> [WHAT IS EXPECTED]: Repeat each entry word for word.

*** DATA FOR THE TASK Section Begins ***

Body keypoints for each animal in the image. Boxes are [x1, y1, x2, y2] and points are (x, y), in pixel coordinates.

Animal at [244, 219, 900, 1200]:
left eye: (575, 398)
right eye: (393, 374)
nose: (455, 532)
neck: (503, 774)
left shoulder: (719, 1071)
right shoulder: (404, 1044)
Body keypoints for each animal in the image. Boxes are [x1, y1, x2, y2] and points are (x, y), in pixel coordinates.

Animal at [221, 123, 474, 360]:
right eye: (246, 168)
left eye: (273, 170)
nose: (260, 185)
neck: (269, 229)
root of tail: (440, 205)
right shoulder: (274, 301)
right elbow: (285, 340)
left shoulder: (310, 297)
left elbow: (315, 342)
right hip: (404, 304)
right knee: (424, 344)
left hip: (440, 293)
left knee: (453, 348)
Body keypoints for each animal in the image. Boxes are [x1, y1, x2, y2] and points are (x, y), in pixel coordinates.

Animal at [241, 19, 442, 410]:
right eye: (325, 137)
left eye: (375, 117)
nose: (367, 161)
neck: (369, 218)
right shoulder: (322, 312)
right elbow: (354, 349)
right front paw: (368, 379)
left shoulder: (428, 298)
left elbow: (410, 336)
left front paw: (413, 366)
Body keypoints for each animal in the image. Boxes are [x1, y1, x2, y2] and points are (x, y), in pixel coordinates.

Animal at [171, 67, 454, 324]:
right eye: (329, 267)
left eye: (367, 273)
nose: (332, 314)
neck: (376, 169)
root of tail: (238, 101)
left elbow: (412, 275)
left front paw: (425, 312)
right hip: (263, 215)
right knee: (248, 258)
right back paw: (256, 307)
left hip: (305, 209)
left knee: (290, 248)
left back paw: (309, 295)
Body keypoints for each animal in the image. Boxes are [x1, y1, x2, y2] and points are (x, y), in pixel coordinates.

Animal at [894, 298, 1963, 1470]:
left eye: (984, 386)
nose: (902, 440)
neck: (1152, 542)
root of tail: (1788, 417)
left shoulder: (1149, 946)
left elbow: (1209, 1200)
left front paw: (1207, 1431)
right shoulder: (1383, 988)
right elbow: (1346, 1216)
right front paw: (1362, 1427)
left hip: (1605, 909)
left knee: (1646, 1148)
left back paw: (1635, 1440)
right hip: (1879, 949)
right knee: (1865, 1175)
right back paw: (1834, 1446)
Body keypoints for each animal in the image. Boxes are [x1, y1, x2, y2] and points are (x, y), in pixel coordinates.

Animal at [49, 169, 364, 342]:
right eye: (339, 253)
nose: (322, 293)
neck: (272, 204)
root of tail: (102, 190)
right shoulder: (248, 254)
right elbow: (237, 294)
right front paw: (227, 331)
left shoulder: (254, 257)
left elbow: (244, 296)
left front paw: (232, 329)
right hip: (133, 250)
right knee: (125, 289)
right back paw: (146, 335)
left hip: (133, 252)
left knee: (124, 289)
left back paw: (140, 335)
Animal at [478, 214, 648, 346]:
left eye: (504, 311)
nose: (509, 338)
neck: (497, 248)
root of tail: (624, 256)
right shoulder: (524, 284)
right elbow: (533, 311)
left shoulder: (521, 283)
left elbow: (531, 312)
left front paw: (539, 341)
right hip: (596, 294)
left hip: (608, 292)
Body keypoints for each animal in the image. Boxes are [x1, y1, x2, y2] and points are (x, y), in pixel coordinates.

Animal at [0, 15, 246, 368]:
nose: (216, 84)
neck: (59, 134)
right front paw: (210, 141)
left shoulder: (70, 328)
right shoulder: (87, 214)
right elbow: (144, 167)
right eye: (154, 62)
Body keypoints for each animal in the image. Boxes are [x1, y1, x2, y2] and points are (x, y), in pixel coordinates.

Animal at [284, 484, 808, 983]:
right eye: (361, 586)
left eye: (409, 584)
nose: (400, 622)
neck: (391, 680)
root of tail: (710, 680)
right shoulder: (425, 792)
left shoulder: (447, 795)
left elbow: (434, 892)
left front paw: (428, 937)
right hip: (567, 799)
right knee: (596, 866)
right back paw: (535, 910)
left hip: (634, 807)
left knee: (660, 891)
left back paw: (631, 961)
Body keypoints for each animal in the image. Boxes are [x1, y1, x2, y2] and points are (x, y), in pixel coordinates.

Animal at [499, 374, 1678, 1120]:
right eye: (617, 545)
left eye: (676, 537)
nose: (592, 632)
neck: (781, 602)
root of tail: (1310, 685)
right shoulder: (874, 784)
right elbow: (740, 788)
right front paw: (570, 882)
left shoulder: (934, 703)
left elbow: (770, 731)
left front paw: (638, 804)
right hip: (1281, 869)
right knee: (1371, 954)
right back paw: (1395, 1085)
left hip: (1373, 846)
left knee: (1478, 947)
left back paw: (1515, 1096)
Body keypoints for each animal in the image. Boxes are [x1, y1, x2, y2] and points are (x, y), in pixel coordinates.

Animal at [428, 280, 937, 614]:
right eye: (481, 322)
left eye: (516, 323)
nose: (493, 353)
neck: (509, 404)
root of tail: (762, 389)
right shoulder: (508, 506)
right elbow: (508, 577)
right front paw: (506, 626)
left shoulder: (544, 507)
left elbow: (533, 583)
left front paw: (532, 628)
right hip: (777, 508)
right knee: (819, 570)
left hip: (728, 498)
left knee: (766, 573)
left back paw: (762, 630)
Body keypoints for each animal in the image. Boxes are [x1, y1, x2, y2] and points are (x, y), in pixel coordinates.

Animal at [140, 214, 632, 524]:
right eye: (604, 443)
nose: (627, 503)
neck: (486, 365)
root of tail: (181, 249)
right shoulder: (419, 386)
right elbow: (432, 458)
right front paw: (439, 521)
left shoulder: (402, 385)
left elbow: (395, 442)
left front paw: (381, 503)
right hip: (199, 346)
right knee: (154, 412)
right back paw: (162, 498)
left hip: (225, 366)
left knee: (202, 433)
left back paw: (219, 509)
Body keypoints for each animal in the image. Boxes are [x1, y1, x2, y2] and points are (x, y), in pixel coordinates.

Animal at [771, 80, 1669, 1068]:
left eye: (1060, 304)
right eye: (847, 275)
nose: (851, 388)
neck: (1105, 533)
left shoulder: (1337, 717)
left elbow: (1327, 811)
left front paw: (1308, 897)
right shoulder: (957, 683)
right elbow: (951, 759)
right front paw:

*** DATA FOR THE TASK Section Ends ***

> [SOLUTION FOR THIS EXERCISE]:
Body keypoints for each animal in the image. Boxes are [x1, y1, x2, y2] and points are (x, y), in pixel coordinates.

Animal at [244, 219, 900, 1200]:
left eye: (575, 398)
right eye: (393, 374)
nose: (455, 532)
neck: (503, 774)
left shoulder: (719, 1071)
right shoulder: (404, 1044)
Body keypoints for each animal in the image. Boxes are [x1, y1, x2, y2] and points are (x, y), in pixel coordinates.

Animal at [221, 123, 474, 360]:
right eye: (246, 168)
left eye: (273, 170)
nose: (260, 185)
neck: (269, 229)
root of tail: (440, 205)
right shoulder: (274, 301)
right elbow: (285, 340)
left shoulder: (310, 297)
left elbow: (315, 342)
right hip: (404, 304)
right knee: (424, 344)
left hip: (440, 293)
left knee: (453, 348)
Body keypoints for each animal in the image. Boxes are [x1, y1, x2, y2] and points are (x, y), in pixel coordinates.

Animal at [241, 19, 442, 410]:
right eye: (325, 137)
left eye: (375, 117)
nose: (367, 161)
neck: (369, 218)
right shoulder: (322, 312)
right elbow: (354, 349)
right front paw: (368, 379)
left shoulder: (428, 298)
left elbow: (410, 336)
left front paw: (413, 366)
Body keypoints for each animal in the image. Boxes are [x1, y1, x2, y2] and points are (x, y), in pixel coordinates.

Animal at [171, 67, 454, 324]:
right eye: (329, 267)
left eye: (367, 273)
nose: (332, 314)
neck: (376, 169)
root of tail: (238, 101)
left elbow: (412, 275)
left front paw: (425, 312)
right hip: (263, 215)
right knee: (248, 258)
right back paw: (256, 307)
left hip: (305, 209)
left knee: (290, 248)
left back paw: (309, 295)
Body keypoints for each animal in the image. Boxes are [x1, y1, x2, y2] and points are (x, y), in pixel coordinates.

Animal at [894, 298, 1963, 1470]:
left eye: (984, 386)
nose: (902, 440)
neck: (1152, 542)
root of tail: (1788, 417)
left shoulder: (1149, 946)
left elbow: (1209, 1200)
left front paw: (1207, 1431)
right shoulder: (1383, 988)
right elbow: (1346, 1216)
right front paw: (1362, 1427)
left hip: (1605, 909)
left knee: (1646, 1148)
left back paw: (1635, 1440)
right hip: (1879, 949)
right knee: (1865, 1175)
right back paw: (1834, 1446)
Body keypoints for each animal in the image. Boxes are [x1, y1, x2, y2] and points are (x, y), in pixel coordinates.

Animal at [49, 169, 364, 342]:
right eye: (339, 253)
nose: (322, 293)
neck: (272, 204)
root of tail: (102, 190)
right shoulder: (248, 254)
right elbow: (237, 294)
right front paw: (227, 331)
left shoulder: (254, 257)
left elbow: (244, 296)
left front paw: (232, 329)
right hip: (133, 250)
right knee: (125, 289)
right back paw: (146, 335)
left hip: (133, 252)
left knee: (124, 289)
left back paw: (140, 335)
Animal at [478, 214, 648, 346]:
left eye: (504, 311)
nose: (509, 338)
neck: (497, 248)
root of tail: (624, 256)
right shoulder: (524, 284)
right elbow: (533, 311)
left shoulder: (521, 283)
left elbow: (531, 312)
left front paw: (539, 341)
right hip: (596, 294)
left hip: (608, 292)
Body keypoints for each animal in the image. Boxes are [x1, y1, x2, y2] and points are (x, y), in pixel coordinates.

Animal at [0, 15, 246, 368]:
nose: (216, 84)
neck: (59, 134)
right front paw: (210, 141)
left shoulder: (70, 328)
right shoulder: (87, 214)
right elbow: (144, 167)
right eye: (154, 62)
Body keypoints for each animal in the image. Boxes are [x1, y1, x2, y2] and points are (x, y), in pixel coordinates.

Animal at [284, 484, 808, 983]:
right eye: (361, 586)
left eye: (409, 584)
nose: (400, 622)
neck: (391, 680)
root of tail: (710, 680)
right shoulder: (425, 792)
left shoulder: (447, 795)
left elbow: (434, 892)
left front paw: (428, 937)
right hip: (567, 799)
right knee: (596, 866)
right back paw: (535, 910)
left hip: (634, 807)
left knee: (660, 891)
left back paw: (631, 961)
Body keypoints for each animal in the image. Boxes are [x1, y1, x2, y2] and points are (x, y), in pixel coordinates.

Animal at [499, 374, 1678, 1120]:
right eye: (617, 545)
left eye: (676, 537)
nose: (592, 632)
neck: (781, 602)
root of tail: (1310, 685)
right shoulder: (874, 784)
right elbow: (740, 788)
right front paw: (570, 882)
left shoulder: (934, 703)
left elbow: (770, 731)
left front paw: (638, 804)
right hip: (1281, 869)
right knee: (1371, 954)
right back paw: (1395, 1085)
left hip: (1373, 846)
left knee: (1478, 947)
left back paw: (1515, 1096)
Body keypoints for each animal in the image. Boxes are [x1, y1, x2, y2] and points are (x, y), in pixel coordinates.

Animal at [428, 280, 937, 614]:
right eye: (481, 322)
left eye: (516, 323)
nose: (493, 353)
neck: (509, 404)
root of tail: (762, 389)
right shoulder: (508, 506)
right elbow: (508, 577)
right front paw: (506, 626)
left shoulder: (544, 507)
left elbow: (533, 583)
left front paw: (532, 628)
right hip: (777, 508)
right knee: (819, 570)
left hip: (728, 498)
left knee: (766, 573)
left back paw: (762, 630)
Body keypoints for each animal in the image. Boxes are [x1, y1, x2, y2] and points are (x, y), in pixel coordinates.

Animal at [140, 214, 632, 524]:
right eye: (604, 443)
nose: (627, 503)
neck: (486, 365)
root of tail: (181, 249)
right shoulder: (419, 386)
right elbow: (432, 458)
right front paw: (439, 521)
left shoulder: (402, 385)
left elbow: (395, 442)
left front paw: (381, 503)
right hip: (199, 346)
right knee: (154, 412)
right back paw: (162, 498)
left hip: (225, 366)
left knee: (202, 433)
left back paw: (219, 509)
Body keypoints for each animal in the image. Boxes are [x1, y1, x2, y2] and points are (x, y), in pixel coordinates.

Animal at [771, 80, 1669, 1068]:
left eye: (1060, 304)
right eye: (847, 275)
nose: (851, 388)
neck: (1105, 533)
left shoulder: (1337, 717)
left elbow: (1327, 811)
left front paw: (1308, 897)
right shoulder: (957, 683)
right elbow: (951, 759)
right front paw:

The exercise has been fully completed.